As 2012 winds to a close, I’m looking back at another year on Gravitational Pull dot net, my eighth writing this blog. This year, I suspended my experimental commentary blog, The Orange View, in an effort to write fewer and better stories here. Some months worked out better than others — I had no posts in January, a bunch in February and March, none in April, few in June and July (took a long European vacation in there) and then decent productivity for the rest of the year. Traffic was up 54% from last year and more than double 2010, according to the unique visitor count on Google Analytics, though still far short of what I’d need to do this full time, sadly.
What were people reading about in 2012? Here are the 10 most popular posts I wrote in 2012:
- One of these things is not like the other: Apple store, Microsoft store
- John Gruber spills 2000 words on the importance of pixels and typography and the awesomeness of the new MacBook Pro with Retina display without ever mentioning that most apps look like ass and relegating to a footnote that the fifteen inch laptop size is a jack of all trades master of none that fits few people’s needs
- Great Google Voice apps for Android and freedom from cell phone plan tyranny
- A Mac user’s travels in Ultrabook land
- It was the worst of times, it was the worst of times: Tough to buy a new Mac
- History will show journalists missed the big Amazon story today: ebook discounting is back
- The great Google storage price hike of 2012
- A longtime Mac user’s first impressions of the Thinkpad X1 Carbon
- Finally, serious Lightroom photo syncing on the iPad – no iPhoto required
- A Day in the Life: iPhone versus Nexus
I’ve excluded from the list my fixed pages as well as the ever-greens, like Review: Top 10 reasons why Civ V is awful (updated), written more than two years ago but still drawing plenty of traffic (and grouchy comments).
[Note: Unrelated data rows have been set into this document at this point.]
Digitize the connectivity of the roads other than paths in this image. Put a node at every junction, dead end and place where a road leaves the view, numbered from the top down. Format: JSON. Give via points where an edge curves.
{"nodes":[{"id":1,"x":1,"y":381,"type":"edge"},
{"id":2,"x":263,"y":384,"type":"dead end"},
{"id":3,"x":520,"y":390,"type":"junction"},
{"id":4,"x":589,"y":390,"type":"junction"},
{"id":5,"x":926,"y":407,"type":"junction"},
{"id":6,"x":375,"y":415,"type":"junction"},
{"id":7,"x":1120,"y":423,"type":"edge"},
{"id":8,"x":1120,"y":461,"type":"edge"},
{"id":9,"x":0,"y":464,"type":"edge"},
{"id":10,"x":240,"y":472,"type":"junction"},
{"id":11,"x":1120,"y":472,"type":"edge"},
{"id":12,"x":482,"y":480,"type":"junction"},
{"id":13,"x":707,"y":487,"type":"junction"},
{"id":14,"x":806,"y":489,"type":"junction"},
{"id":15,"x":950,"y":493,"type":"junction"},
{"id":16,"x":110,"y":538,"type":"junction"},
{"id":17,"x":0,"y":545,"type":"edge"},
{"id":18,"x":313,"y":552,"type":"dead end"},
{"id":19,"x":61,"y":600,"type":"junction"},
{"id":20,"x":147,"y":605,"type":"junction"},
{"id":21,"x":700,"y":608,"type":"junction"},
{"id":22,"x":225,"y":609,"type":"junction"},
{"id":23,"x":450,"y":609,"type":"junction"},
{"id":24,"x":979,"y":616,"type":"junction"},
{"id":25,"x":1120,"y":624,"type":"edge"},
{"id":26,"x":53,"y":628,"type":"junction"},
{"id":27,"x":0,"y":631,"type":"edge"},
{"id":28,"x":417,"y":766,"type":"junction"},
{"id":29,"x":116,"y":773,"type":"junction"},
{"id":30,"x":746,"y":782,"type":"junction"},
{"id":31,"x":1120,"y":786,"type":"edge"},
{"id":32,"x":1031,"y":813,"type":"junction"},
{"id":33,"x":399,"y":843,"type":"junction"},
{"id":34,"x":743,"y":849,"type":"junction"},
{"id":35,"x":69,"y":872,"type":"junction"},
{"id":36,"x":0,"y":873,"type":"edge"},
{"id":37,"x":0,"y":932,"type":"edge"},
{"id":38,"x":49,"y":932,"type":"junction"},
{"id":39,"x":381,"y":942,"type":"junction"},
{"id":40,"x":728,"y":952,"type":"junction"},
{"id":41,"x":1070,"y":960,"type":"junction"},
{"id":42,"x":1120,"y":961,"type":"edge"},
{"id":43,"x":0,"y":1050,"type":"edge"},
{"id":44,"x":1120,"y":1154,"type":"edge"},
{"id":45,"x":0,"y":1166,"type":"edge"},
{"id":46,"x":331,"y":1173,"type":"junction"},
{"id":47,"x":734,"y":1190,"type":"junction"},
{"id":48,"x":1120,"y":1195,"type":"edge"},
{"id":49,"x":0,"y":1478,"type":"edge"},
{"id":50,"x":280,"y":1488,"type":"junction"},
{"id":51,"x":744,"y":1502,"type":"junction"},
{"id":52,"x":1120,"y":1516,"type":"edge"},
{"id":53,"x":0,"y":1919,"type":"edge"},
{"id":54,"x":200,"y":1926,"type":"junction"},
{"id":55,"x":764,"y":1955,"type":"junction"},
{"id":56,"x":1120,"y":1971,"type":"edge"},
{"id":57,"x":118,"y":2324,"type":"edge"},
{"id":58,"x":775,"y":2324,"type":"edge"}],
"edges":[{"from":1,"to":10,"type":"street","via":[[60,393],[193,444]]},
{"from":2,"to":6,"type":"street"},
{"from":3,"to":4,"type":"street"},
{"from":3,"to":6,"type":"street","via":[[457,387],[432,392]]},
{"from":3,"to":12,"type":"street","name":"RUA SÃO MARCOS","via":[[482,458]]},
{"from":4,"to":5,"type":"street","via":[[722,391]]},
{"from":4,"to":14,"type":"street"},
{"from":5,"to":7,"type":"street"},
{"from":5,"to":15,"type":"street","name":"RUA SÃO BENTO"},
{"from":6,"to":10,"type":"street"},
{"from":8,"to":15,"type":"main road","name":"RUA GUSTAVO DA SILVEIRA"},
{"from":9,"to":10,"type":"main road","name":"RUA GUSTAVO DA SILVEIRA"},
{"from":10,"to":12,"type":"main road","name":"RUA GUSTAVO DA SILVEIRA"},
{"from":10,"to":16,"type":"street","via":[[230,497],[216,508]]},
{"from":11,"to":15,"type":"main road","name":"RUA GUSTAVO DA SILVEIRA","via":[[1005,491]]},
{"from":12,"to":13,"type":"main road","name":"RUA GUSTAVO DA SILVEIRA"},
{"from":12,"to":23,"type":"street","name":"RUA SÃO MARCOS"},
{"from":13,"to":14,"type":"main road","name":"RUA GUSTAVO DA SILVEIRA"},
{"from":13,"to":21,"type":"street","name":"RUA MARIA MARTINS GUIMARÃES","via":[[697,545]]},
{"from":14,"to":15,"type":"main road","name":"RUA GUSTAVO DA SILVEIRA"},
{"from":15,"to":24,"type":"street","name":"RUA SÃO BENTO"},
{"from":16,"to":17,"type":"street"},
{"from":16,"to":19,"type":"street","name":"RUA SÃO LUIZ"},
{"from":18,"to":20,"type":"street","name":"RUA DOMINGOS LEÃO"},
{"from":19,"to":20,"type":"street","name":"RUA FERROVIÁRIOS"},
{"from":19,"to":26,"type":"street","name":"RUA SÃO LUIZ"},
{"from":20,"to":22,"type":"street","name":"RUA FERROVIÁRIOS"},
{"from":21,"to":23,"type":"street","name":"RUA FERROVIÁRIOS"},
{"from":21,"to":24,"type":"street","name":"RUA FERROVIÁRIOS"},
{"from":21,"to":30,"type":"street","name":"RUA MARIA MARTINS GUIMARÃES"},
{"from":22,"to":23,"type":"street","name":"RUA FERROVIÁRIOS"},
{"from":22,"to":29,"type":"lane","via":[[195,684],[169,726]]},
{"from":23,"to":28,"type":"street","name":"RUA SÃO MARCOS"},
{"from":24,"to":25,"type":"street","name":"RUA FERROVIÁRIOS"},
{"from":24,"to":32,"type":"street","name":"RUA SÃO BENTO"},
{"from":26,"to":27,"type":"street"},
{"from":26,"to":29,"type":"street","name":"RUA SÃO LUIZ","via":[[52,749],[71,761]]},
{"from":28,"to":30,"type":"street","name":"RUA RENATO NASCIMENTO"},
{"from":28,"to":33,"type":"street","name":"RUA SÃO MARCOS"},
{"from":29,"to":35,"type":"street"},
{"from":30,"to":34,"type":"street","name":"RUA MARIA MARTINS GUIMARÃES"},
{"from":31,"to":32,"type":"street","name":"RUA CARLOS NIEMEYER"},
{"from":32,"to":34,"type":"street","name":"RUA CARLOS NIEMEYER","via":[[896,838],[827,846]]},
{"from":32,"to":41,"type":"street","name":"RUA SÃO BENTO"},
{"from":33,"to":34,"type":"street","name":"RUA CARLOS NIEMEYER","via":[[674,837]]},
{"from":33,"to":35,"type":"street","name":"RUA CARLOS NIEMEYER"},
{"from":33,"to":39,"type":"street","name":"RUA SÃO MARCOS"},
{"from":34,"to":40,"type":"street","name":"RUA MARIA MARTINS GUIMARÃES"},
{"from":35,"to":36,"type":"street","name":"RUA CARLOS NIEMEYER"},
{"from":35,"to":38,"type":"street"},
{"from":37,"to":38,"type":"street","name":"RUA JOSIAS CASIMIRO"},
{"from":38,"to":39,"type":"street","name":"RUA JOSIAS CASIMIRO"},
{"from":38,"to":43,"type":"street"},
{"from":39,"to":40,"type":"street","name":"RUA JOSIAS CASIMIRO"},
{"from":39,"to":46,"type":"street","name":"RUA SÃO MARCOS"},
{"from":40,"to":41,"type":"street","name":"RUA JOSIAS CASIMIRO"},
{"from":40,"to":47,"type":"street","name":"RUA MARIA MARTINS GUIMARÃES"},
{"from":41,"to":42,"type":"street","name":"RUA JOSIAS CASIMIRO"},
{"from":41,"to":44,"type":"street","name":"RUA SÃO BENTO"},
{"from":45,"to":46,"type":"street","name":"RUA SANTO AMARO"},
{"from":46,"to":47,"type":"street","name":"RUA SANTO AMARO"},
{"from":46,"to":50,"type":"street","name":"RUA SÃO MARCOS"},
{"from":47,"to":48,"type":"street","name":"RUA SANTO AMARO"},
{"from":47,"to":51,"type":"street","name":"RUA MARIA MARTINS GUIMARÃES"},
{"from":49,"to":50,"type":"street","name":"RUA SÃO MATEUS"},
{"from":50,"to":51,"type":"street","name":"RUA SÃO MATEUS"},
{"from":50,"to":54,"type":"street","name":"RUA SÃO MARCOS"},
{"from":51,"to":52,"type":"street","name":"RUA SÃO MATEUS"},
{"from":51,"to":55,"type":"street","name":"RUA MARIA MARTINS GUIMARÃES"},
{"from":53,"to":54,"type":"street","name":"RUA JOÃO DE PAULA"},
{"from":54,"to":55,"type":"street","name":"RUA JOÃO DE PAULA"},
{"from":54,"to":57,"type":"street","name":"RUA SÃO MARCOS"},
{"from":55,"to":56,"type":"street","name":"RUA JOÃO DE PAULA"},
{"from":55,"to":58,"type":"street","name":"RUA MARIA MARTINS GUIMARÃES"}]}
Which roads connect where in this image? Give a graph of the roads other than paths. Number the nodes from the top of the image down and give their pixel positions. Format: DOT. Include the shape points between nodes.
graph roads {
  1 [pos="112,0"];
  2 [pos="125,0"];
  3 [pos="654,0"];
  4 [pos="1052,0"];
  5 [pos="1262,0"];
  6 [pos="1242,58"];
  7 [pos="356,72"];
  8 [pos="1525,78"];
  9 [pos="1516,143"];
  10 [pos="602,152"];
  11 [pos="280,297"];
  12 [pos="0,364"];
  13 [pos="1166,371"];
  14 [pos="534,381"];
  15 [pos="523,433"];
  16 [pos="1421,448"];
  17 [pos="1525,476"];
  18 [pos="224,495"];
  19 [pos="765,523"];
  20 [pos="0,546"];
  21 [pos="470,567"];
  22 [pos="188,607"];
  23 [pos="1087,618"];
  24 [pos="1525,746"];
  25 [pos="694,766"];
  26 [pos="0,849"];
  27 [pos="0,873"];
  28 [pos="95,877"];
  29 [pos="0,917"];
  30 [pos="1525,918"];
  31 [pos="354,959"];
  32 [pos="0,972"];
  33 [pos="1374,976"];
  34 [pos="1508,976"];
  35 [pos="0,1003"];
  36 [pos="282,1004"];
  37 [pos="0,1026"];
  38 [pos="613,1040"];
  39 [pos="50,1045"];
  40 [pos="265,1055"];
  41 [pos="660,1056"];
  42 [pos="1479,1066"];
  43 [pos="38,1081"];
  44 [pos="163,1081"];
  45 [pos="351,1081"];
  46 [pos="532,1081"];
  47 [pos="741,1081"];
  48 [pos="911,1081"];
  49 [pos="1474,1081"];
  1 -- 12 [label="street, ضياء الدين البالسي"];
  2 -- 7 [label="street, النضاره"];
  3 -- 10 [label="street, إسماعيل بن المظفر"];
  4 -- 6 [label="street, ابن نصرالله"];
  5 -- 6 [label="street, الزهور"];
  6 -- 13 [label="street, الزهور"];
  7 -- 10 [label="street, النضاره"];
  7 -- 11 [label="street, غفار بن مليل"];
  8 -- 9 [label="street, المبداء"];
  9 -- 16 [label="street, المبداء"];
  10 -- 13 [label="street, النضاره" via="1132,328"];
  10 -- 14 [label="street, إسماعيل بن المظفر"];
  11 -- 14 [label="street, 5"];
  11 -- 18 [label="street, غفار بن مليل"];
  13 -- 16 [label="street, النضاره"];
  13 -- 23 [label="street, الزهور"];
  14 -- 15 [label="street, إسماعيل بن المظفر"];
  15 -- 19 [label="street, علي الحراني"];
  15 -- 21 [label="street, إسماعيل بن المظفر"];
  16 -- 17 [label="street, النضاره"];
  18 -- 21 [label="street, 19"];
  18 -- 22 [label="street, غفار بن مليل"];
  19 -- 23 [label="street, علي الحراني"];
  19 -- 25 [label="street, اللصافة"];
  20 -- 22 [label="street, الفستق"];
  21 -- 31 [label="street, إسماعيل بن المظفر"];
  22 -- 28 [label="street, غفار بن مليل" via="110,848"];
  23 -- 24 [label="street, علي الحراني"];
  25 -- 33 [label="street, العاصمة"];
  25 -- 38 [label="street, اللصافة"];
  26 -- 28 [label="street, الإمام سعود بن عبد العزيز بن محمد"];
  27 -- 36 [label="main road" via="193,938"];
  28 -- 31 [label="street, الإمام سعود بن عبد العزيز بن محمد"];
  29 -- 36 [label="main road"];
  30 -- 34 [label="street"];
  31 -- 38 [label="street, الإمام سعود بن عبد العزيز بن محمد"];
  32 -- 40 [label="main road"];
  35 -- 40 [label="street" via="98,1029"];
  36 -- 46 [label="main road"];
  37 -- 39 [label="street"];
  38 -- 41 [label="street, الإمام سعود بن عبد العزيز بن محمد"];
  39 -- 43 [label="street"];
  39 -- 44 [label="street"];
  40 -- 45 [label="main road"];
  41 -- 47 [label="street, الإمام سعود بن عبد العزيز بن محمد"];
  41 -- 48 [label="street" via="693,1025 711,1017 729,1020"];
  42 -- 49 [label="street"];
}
Lately, a bit of research I did about which parts of the 2010 Facebook movie, The Social Network, were accurate and which less so has drawn a lot of traffic, too. Overall, though, traffic from search engines suddenly dropped quite a bit just in the past month or so for unknown reasons — maybe Google tweaked their algorithms?
You can also see the rise and fall of various operating systems in the visitor data from WordPress. After many years as #1, Microsoft Windows saw a sharp decline in its share of visitors and was surpassed by those using the Mac. The Mac usage share actually also declined, but much less than Windows. And iOS? It’s share doubled and now equals almost half the share of either of the desktop OSs. Crazy. Android’s share almost doubled but from a much smaller 2011 base so it’s lagging well behind iOS.